DATASET CONTENT: Begin

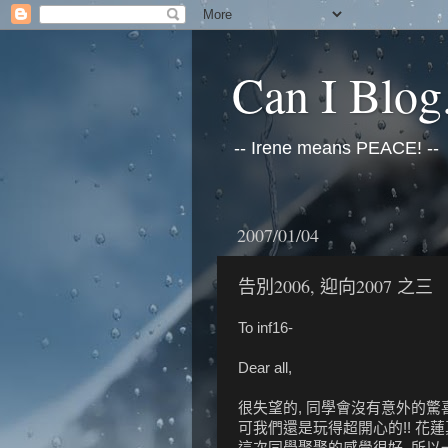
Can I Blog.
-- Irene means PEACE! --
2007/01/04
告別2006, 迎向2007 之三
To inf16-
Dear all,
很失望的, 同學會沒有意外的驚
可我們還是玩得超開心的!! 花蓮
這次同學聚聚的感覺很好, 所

DATASET CONTENT: End

## TASK REQUIREMENTS
Repeat the data exactly, without the pictures.

## SOLUTION BELOW
Can I Blog.
-- Irene means PEACE! --
2007/01/04
告別2006, 迎向2007 之三
To inf16-
Dear all,
很失望的, 同學會沒有意外的驚
可我們還是玩得超開心的!! 花蓮
這次同學聚聚的感覺很好, 所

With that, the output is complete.